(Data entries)
※ ※ ※

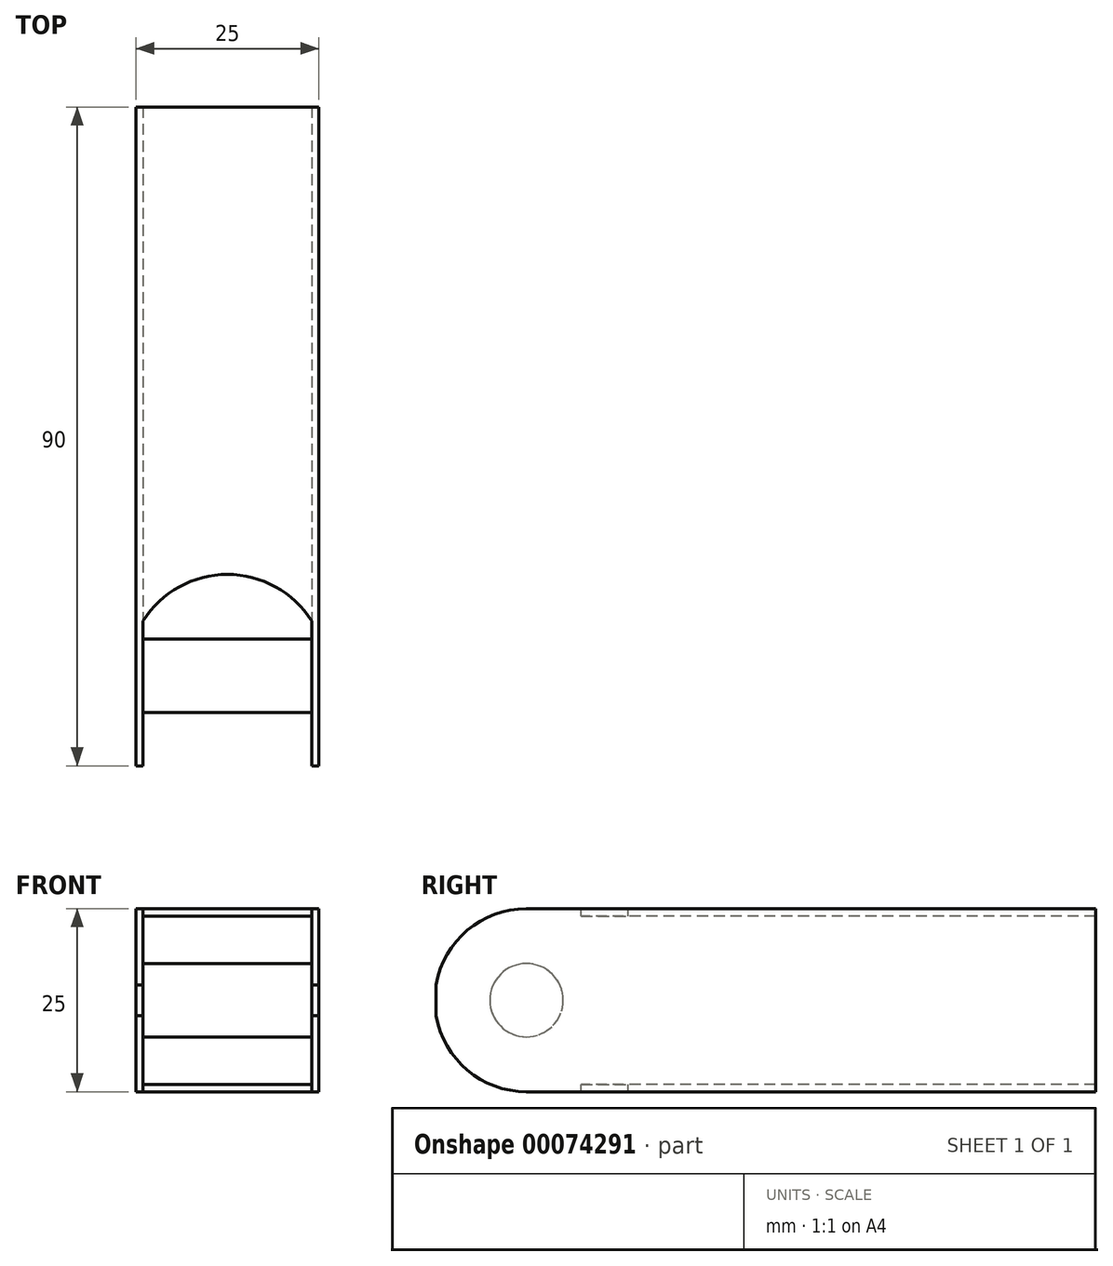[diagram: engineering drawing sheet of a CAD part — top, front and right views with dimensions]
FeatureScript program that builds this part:
annotation { "Feature Type Name" : "Feature", "Feature Type Description" : "" }
export const myFeature = defineFeature(function(context is Context, id is Id, definition is map)
    precondition{}
    {
        {
            var Q0;
            Q0=qCreatedBy(makeId("Front.planeOp"),FACE);
            var sketch = newSketch(context, id + "F0", { "sketchPlane" : qUnion([Q0])});
            skLineSegment(sketch, "E0.bottom", {"start": v(12.5, 12.5) * mm, "end": v(-12.5, 12.5) * mm});
            skLineSegment(sketch, "E0.top", {"start": v(12.5, -12.5) * mm, "end": v(-12.5, -12.5) * mm});
            skLineSegment(sketch, "E0.left", {"start": v(12.5, 12.5) * mm, "end": v(12.5, -12.5) * mm});
            skLineSegment(sketch, "E0.right", {"start": v(-12.5, 12.5) * mm, "end": v(-12.5, -12.5) * mm});
            skPoint(sketch, "E0.middle", {"position": v(0, 0) * mm});
            skSolve(sketch);
        }
        {
            var Q0;
            Q0 = qSketchRegion(id + "F0", true);
            extrude(context, id + "F1", {"entities" : qUnion([Q0]), "depth" : 75 * mm});
        }
        {
            var Q0;
            Q0=makeQuery(id+"F1.opExtrude","CAP_FACE",FACE,{"disambiguationData":[OSD([sQuery(id+"F0.wireOp",EDGE,"E0.bottom"),sQuery(id+"F0.wireOp",EDGE,"E0.top"),sQuery(id+"F0.wireOp",EDGE,"E0.left"),sQuery(id+"F0.wireOp",EDGE,"E0.right")])],"isStart":false});
            var sketch = newSketch(context, id + "F2", { "sketchPlane" : qUnion([Q0])});
            skLineSegment(sketch, "E1.0", {"start": v(-11.5, -11.5) * mm, "end": v(11.5, -11.5) * mm});
            skLineSegment(sketch, "E1.1", {"start": v(-11.5, 11.5) * mm, "end": v(-11.5, -11.5) * mm});
            skLineSegment(sketch, "E1.2", {"start": v(11.5, 11.5) * mm, "end": v(-11.5, 11.5) * mm});
            skLineSegment(sketch, "E1.3", {"start": v(11.5, -11.5) * mm, "end": v(11.5, 11.5) * mm});
            skSolve(sketch);
        }
        {
            var Q0;
            Q0 = qSketchRegion(id + "F2", true);
            extrude(context, id + "F3", {"entities" : qUnion([Q0]), "operationType" : NewBodyOperationType.REMOVE, "endBound" : BoundingType.THROUGH_ALL, "oppositeDirection" : true, "depth" : 25 * mm});
        }
        {
            var Q0;
            Q0=makeQuery(id+"F1.opExtrude","SWEPT_FACE",FACE,{"disambiguationData":[OSD([sQuery(id+"F0.wireOp",EDGE,"E0.left")])]});
            var sketch = newSketch(context, id + "F4", { "sketchPlane" : qUnion([Q0])});
            skLineSegment(sketch, "E2", {"start": v(-75, 0) * mm, "end": v(0, 0) * mm, "construction": true});
            skArc(sketch, "E3", {"start": v(-62.68, 12.5) * mm, "mid": v(-75.18, 0) * mm, "end": v(-62.68, -12.5) * mm});
            skLineSegment(sketch, "E4", {"start": v(-62.68, -12.5) * mm, "end": v(-60.3, -22.78) * mm});
            skLineSegment(sketch, "E5", {"start": v(-60.3, -22.78) * mm, "end": v(-83.69, -18.65) * mm});
            skLineSegment(sketch, "E6", {"start": v(-83.69, -18.65) * mm, "end": v(-82.12, 25.4) * mm});
            skLineSegment(sketch, "E7", {"start": v(-82.12, 25.4) * mm, "end": v(-62.68, 12.5) * mm});
            skSolve(sketch);
        }
        {
            var Q0;
            Q0 = qSketchRegion(id + "F4", true);
            extrude(context, id + "F5", {"entities" : qUnion([Q0]), "operationType" : NewBodyOperationType.REMOVE, "oppositeDirection" : true, "depth" : 25 * mm});
        }
        {
            var Q0;
            Q0=makeQuery(id+"F1.opExtrude","SWEPT_FACE",FACE,{"disambiguationData":[OSD([sQuery(id+"F0.wireOp",EDGE,"E0.bottom")])]});
            var sketch = newSketch(context, id + "F6", { "sketchPlane" : qUnion([Q0])});
            skLineSegment(sketch, "E8.0", {"start": v(-11.5, -75) * mm, "end": v(-11.5, -67.58) * mm});
            skLineSegment(sketch, "E9.0", {"start": v(11.5, -67.58) * mm, "end": v(11.5, -75) * mm});
            skLineSegment(sketch, "E10", {"start": v(-11.5, -67.58) * mm, "end": v(-11.5, -55.2) * mm});
            skLineSegment(sketch, "E11", {"start": v(-11.5, -55.2) * mm, "end": v(11.5, -55.2) * mm});
            skLineSegment(sketch, "E12", {"start": v(11.5, -55.2) * mm, "end": v(11.5, -67.58) * mm});
            skLineSegment(sketch, "E13", {"start": v(-11.5, -75) * mm, "end": v(11.5, -75) * mm});
            skSolve(sketch);
        }
        {
            var Q0;
            Q0 = qSketchRegion(id + "F6", true);
            extrude(context, id + "F7", {"entities" : qUnion([Q0]), "operationType" : NewBodyOperationType.REMOVE, "oppositeDirection" : true, "depth" : 25 * mm});
        }
        {
            var Q0;
            {var subQ0=sQuery(id+"F0.wireOp",EDGE,"E0.left");var subQ1=makeQuery(id+"F1.opExtrude","CAP_EDGE",EDGE,{"disambiguationData":[OSD([subQ0])],"isStart":true});Q0=makeQuery(id+"F4.imprint","IMPRINT",FACE,{"disambiguationData":[TD([[makeQuery(id+"F4.imprint","IMPRINT",EDGE,{"derivedFrom":subQ1}),-1.0]])]});}
            var sketch = newSketch(context, id + "F8", { "sketchPlane" : qUnion([Q0])});
            skCircle(sketch, "E14", {"center": v(-62.68, 0) * mm, "radius": 5 * mm});
            skSolve(sketch);
        }
        {
            var Q0;
            Q0=makeQuery(id+"F8.imprint","IMPRINT",FACE,{"disambiguationData":[TD([[makeQuery(id+"F8.imprint","IMPRINT",EDGE,{"derivedFrom":sQuery(id+"F8.wireOp",EDGE,"E14")}),1.0]])]});
            extrude(context, id + "F9", {"entities" : qUnion([Q0]), "operationType" : NewBodyOperationType.ADD, "oppositeDirection" : true, "depth" : 25 * mm});
        }
        {
            var Q0;
            Q0=makeQuery(id+"F1.opExtrude","SWEPT_FACE",FACE,{"disambiguationData":[OSD([sQuery(id+"F0.wireOp",EDGE,"E0.top")])]});
            var sketch = newSketch(context, id + "F10", { "sketchPlane" : qUnion([Q0])});
            skArc(sketch, "E15", {"start": v(-11.5, 55.2) * mm, "mid": v(0, 48.85) * mm, "end": v(11.5, 55.2) * mm});
            skLineSegment(sketch, "E16", {"start": v(11.5, 55.2) * mm, "end": v(-11.5, 55.2) * mm});
            skSolve(sketch);
        }
        {
            var Q0;
            Q0 = qSketchRegion(id + "F10", true);
            extrude(context, id + "F11", {"entities" : qUnion([Q0]), "operationType" : NewBodyOperationType.REMOVE, "oppositeDirection" : true, "depth" : 25 * mm});
        }
        {
            var Q0;
            Q0=makeQuery(id+"F0.imprint","IMPRINT",FACE,{"disambiguationData":[TD([[makeQuery(id+"F0.imprint","IMPRINT",EDGE,{"derivedFrom":sQuery(id+"F0.wireOp",EDGE,"E0.bottom")}),1.0]])]});
            var sketch = newSketch(context, id + "F12", { "sketchPlane" : qUnion([Q0])});
            skLineSegment(sketch, "E17.0", {"start": v(12.5, 12.5) * mm, "end": v(12.5, -12.5) * mm});
            skLineSegment(sketch, "E18.0", {"start": v(12.5, -12.5) * mm, "end": v(-12.5, -12.5) * mm});
            skLineSegment(sketch, "E19.0", {"start": v(12.5, 12.5) * mm, "end": v(-12.5, 12.5) * mm});
            skLineSegment(sketch, "E20.0", {"start": v(11.5, 11.5) * mm, "end": v(-11.5, 11.5) * mm});
            skLineSegment(sketch, "E21.0", {"start": v(11.5, -11.5) * mm, "end": v(11.5, 11.5) * mm});
            skLineSegment(sketch, "E22.0", {"start": v(-11.5, -11.5) * mm, "end": v(11.5, -11.5) * mm});
            skLineSegment(sketch, "E23.0", {"start": v(-11.5, 11.5) * mm, "end": v(-11.5, -11.5) * mm});
            skLineSegment(sketch, "E24.0", {"start": v(-12.5, 12.5) * mm, "end": v(-12.5, -12.5) * mm});
            skSolve(sketch);
        }
        {
            var Q0;
            Q0 = qSketchRegion(id + "F12", true);
            extrude(context, id + "F13", {"entities" : qUnion([Q0]), "operationType" : NewBodyOperationType.ADD, "oppositeDirection" : true, "depth" : 15 * mm});
        }
    });
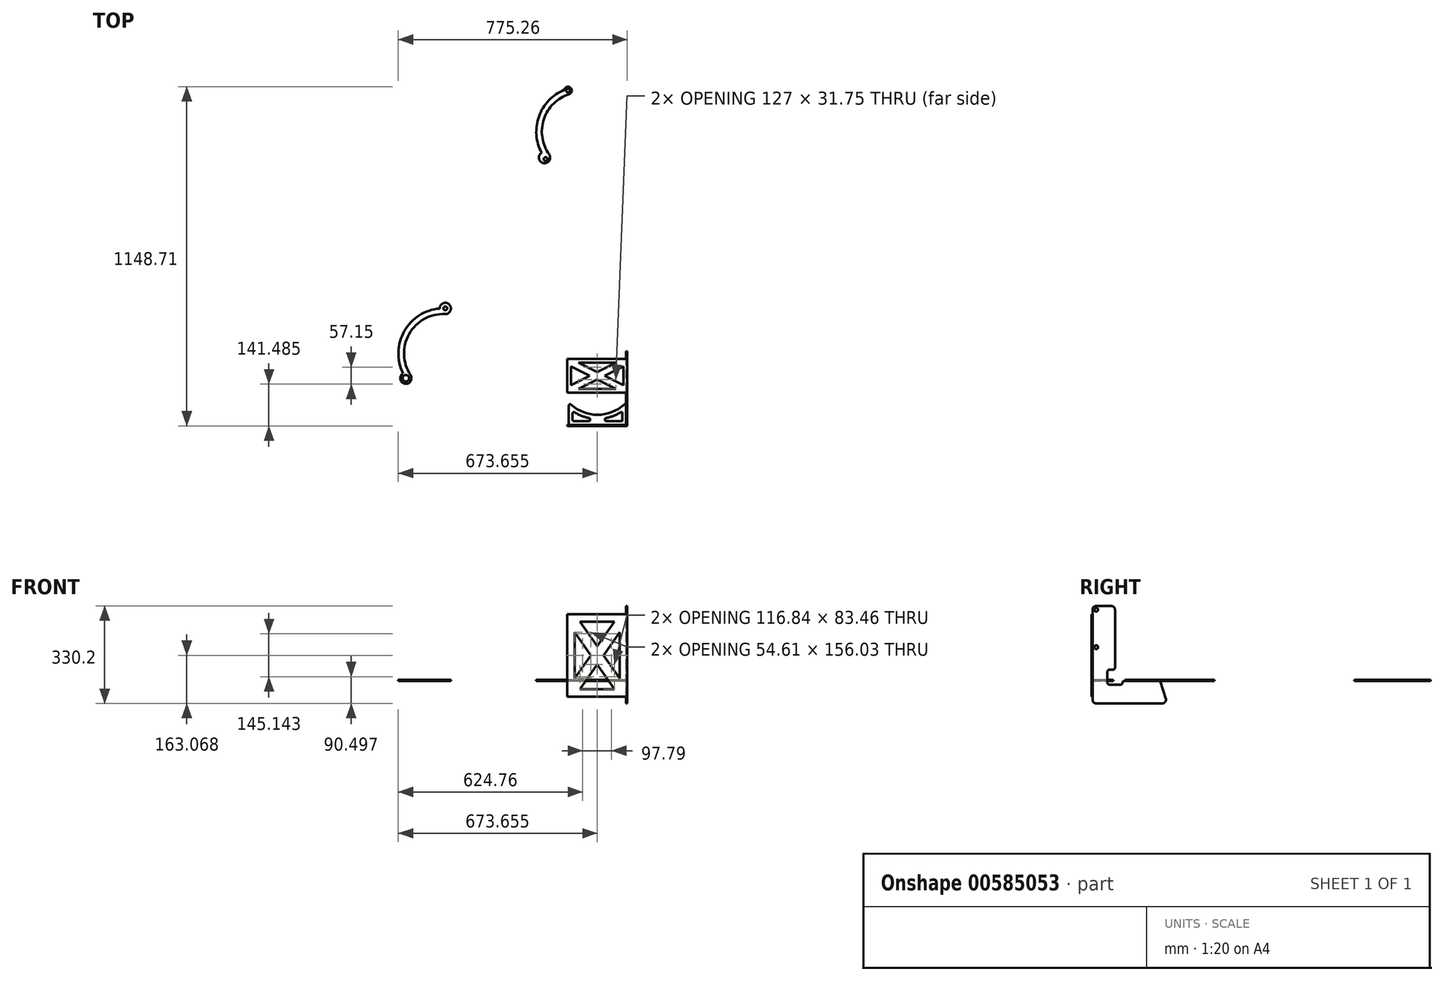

※ ※ ※

# SHORT EXERCISE
Find every line in the data above that contains the string "qSketchRegion", matching case exactly, and copy each of those lines.

# ANSWER IN FULL
            Q0 = qSketchRegion(id + "F0", true);
            Q0 = qSketchRegion(id + "F2", true);
            Q0 = qSketchRegion(id + "F4", true);
            Q0 = qSketchRegion(id + "F6", true);
            Q0 = qSketchRegion(id + "F10", true);
            Q0 = qSketchRegion(id + "F12", true);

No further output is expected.